====== Provided text ======

Research And Implementation Of Multi-Step Attack Scenario Mining Method Based On Alert Correlation

With the development of information technology in the 21st century,people are faced with more network security issues while enjoying the convenience of the Internet.The huge amounts of low-level alerts generated by the intrusion detection system cannot show the full view of the attack scenario,and the security management personnel will be drowned in the ocean of information.Therefore,correlating the alerts and discovering multi-step attack scenarios helps security managers improve efficiency and focus on the problem.The current methods for alert correlation and multi-step attack scenario mining mainly include:association based on attribute similarity,association based on predefined attack scenario,association based on causal relationship and association based on data mining.But most of the methods require expert knowledge and prior knowledge,and the attack patterns for unknowns are not well extracted.Besides,the existing priority assessment for alerts is only at the level of low-level alerts,and there is less research on the priority rating of attack graphs.In response to the above questions,the specific work carried out in this paper is as follows:1.Aiming at the problem that the attack scenario mining requires expert knowledge,a multi-step attack scenario mining algorithm based on attack graph features is proposed.This method does not require a large amount of expert knowledge and can discover new attack modes.By analyzing and studying the characteristics and intrinsic relationship of the alerts,after the clustering based on attribute similarity and forming the preliminary candidate attack graph set,the significance of the attack graph feature for the attack scene mining is studied.Four characteristics of alert interval rate,time span,alert income rate and priority difference are considered to clustering attack patterns,and further mining the attack scenario.2.For the analysis and evaluation of the results after association,a priority evaluation method based on local outlier factor(LOF)is proposed.The attack graph is prioritized and has practical significance for discovering the real abnormal attack scenario.3.Based on the proposed algorithm,design each module of the system and build the environment to achieve it.4.Experiment and evaluate the multi-step attack mining algorithm and attack graph priority evaluation algorithm through experiments,and compare and verify the validity.

====== Data provided ======

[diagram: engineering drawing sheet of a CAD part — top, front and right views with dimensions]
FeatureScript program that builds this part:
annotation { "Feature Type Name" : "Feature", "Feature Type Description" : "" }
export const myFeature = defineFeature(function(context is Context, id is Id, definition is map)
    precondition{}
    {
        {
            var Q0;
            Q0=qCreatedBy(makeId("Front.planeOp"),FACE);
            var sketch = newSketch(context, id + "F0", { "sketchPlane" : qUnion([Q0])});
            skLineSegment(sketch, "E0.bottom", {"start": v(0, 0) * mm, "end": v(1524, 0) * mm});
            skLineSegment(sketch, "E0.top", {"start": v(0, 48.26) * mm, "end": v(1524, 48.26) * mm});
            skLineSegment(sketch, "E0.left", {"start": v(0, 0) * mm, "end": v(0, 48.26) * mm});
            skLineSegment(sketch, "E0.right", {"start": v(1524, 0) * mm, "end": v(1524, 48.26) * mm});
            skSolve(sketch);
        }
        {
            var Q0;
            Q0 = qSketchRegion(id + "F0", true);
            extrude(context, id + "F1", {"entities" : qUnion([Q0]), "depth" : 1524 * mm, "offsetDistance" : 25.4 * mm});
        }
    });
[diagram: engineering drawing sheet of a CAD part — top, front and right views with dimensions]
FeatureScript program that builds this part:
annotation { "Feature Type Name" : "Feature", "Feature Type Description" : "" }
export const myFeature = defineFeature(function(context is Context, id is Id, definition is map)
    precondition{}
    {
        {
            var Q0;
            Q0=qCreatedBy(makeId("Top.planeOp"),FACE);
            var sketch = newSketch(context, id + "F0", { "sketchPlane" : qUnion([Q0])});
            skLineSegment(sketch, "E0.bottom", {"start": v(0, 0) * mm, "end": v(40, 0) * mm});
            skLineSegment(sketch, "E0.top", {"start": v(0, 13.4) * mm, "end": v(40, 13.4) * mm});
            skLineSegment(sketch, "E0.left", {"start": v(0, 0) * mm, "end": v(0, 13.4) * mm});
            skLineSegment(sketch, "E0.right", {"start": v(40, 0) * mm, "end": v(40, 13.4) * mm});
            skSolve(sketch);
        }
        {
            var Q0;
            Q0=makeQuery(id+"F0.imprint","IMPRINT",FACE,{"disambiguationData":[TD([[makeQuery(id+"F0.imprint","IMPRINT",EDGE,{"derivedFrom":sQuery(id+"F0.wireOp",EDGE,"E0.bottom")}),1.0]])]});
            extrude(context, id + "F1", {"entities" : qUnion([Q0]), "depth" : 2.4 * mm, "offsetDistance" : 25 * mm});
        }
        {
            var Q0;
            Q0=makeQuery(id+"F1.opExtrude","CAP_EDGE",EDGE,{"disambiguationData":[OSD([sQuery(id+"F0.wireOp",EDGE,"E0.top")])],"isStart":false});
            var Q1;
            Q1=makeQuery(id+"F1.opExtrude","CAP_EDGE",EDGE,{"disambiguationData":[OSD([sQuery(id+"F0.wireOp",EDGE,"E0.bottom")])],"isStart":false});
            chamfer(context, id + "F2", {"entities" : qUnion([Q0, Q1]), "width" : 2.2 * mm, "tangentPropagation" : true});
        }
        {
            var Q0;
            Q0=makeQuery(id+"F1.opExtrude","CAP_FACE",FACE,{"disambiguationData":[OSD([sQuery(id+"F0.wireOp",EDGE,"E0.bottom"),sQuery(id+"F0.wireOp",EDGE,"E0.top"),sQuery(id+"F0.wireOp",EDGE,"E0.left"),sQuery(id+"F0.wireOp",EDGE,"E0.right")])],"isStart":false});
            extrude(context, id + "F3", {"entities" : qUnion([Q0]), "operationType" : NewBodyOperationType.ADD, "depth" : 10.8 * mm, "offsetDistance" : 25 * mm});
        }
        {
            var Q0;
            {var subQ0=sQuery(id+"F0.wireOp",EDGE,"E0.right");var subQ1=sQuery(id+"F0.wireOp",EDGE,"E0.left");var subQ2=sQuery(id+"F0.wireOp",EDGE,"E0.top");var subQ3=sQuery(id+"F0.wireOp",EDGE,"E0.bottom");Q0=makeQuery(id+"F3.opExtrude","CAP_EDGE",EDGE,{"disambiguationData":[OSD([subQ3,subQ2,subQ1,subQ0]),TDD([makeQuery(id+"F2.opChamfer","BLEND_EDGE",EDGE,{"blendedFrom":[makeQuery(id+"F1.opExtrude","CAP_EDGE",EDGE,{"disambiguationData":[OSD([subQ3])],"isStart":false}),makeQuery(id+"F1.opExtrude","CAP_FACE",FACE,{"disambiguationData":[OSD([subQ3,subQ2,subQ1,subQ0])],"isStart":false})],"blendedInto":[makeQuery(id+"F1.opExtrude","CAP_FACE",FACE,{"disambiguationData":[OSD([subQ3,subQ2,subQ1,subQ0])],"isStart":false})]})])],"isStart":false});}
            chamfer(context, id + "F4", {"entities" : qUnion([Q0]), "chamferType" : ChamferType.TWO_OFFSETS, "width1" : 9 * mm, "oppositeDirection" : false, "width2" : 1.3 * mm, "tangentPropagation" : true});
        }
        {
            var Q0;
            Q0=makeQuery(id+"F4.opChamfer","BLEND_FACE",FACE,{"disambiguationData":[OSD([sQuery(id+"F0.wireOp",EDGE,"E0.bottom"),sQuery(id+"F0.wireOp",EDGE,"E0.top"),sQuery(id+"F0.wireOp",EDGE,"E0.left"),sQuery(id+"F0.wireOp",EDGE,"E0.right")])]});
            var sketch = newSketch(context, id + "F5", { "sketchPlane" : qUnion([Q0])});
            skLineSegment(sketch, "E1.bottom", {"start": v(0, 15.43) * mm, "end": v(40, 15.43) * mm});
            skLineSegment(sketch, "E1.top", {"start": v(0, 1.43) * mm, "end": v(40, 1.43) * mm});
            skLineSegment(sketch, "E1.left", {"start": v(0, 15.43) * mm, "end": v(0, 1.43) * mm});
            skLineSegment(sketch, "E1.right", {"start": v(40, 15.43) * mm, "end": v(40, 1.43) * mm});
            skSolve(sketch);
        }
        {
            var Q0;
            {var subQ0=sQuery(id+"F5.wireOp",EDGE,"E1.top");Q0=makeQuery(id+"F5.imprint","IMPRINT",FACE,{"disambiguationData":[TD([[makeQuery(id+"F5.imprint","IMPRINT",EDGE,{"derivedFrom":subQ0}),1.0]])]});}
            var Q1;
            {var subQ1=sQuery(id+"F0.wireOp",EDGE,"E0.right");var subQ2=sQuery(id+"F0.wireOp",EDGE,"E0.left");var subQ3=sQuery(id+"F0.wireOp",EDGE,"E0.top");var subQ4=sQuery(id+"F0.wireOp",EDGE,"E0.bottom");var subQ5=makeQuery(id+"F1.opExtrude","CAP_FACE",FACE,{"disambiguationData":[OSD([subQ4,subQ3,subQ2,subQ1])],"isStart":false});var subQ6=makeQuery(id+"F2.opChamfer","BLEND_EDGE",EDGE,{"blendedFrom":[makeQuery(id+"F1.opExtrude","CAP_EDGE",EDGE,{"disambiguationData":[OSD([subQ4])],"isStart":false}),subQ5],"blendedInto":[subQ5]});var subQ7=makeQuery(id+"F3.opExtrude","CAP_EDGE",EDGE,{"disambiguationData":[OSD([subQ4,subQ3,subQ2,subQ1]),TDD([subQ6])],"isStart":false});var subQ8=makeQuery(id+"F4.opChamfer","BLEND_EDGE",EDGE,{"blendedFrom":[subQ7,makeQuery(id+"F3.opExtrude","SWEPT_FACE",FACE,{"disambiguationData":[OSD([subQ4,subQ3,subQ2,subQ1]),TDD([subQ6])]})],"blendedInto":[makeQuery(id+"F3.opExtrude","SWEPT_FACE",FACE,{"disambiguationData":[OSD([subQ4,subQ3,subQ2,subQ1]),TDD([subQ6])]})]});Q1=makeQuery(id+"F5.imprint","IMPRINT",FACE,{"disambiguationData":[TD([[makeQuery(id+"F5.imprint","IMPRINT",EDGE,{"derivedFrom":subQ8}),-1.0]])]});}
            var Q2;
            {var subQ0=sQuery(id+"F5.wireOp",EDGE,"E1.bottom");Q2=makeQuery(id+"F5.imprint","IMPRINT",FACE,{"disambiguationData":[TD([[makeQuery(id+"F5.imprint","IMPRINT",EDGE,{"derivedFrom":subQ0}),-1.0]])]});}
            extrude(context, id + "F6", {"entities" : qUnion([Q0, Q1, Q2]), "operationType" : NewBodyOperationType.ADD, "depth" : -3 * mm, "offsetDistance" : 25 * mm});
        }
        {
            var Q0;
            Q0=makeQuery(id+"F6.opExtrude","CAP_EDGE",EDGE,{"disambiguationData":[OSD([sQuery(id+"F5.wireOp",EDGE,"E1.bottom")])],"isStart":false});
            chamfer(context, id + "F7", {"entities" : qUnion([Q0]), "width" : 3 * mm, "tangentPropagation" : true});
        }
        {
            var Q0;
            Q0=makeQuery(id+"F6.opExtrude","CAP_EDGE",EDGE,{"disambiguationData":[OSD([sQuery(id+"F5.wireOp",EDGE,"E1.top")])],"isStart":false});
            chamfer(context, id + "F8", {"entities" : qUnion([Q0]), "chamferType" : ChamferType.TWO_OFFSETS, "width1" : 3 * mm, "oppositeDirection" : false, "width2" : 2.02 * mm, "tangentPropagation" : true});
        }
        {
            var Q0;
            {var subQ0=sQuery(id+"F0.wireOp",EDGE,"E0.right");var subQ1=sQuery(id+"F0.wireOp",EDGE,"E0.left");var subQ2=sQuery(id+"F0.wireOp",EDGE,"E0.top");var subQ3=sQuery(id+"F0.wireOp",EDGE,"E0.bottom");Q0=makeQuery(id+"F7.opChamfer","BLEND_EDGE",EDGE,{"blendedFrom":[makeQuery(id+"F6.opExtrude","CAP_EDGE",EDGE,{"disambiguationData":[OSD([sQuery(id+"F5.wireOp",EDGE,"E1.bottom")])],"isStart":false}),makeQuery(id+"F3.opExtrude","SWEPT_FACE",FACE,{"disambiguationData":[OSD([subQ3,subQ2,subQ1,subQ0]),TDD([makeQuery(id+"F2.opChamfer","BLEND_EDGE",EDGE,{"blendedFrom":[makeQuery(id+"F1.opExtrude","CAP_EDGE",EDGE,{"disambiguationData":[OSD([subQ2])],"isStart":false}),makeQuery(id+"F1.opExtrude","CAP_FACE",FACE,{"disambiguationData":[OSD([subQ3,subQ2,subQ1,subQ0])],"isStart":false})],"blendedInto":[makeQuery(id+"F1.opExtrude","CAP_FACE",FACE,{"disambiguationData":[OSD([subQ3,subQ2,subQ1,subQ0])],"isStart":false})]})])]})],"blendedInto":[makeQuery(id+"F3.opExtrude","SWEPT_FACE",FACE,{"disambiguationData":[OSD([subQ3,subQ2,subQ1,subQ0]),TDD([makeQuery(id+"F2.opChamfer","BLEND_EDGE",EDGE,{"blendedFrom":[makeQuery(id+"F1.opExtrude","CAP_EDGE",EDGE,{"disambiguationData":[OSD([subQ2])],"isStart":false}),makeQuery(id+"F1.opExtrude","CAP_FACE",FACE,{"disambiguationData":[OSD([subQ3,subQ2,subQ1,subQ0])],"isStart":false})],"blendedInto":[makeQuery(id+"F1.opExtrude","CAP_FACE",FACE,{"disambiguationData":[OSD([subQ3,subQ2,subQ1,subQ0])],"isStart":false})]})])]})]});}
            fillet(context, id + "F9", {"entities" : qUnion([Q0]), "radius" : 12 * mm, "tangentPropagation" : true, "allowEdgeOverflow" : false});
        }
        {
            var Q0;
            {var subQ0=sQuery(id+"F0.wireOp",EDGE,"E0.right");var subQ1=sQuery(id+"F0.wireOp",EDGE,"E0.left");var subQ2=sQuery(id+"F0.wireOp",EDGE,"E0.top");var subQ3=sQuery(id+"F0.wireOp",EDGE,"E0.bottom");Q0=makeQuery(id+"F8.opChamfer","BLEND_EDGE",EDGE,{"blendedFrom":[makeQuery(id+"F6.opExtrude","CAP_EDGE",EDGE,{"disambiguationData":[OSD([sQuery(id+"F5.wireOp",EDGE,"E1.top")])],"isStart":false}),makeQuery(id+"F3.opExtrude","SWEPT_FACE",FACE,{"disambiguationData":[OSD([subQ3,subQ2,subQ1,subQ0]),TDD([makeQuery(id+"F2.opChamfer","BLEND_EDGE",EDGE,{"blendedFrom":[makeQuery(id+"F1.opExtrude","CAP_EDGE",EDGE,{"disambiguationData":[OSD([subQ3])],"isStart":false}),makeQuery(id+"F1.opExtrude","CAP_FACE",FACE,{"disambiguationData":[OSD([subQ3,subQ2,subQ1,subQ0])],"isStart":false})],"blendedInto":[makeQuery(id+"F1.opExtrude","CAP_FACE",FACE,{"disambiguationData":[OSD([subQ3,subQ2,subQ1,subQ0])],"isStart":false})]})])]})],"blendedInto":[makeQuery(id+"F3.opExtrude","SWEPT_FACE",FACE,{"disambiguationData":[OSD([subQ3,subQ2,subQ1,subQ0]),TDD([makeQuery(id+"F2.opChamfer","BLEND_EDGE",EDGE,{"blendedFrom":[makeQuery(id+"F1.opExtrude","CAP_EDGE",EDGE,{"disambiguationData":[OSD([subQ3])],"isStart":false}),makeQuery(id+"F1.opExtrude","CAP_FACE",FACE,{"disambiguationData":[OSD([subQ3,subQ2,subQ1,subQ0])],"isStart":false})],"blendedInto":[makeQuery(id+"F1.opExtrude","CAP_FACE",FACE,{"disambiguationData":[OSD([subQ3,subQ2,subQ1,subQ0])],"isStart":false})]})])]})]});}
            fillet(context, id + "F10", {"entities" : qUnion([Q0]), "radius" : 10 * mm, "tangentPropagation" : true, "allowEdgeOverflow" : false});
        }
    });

======

Questions to answer:
A – According to the abstract on alert correlation, which four characteristics are used to cluster attack patterns?
B – For each statement, say whether it agrees with the abstract on alert correlation, and quote the words that decide it.
(i) The proposed multi-step attack scenario mining algorithm needs a large amount of expert knowledge.
(ii) The proposed priority evaluation method is based on local outlier factor.
(iii) Existing priority assessment works at the level of attack graphs rather than low-level alerts.

Results in order:
A – Alert interval rate, time span, alert income rate and priority difference.

B –
(i) No: "This method does not require a large amount of expert knowledge and can discover new attack modes."
(ii) Yes: "a priority evaluation method based on local outlier factor(LOF)is proposed"
(iii) No: "the existing priority assessment for alerts is only at the level of low-level alerts,and there is less research on the priority rating of attack graphs"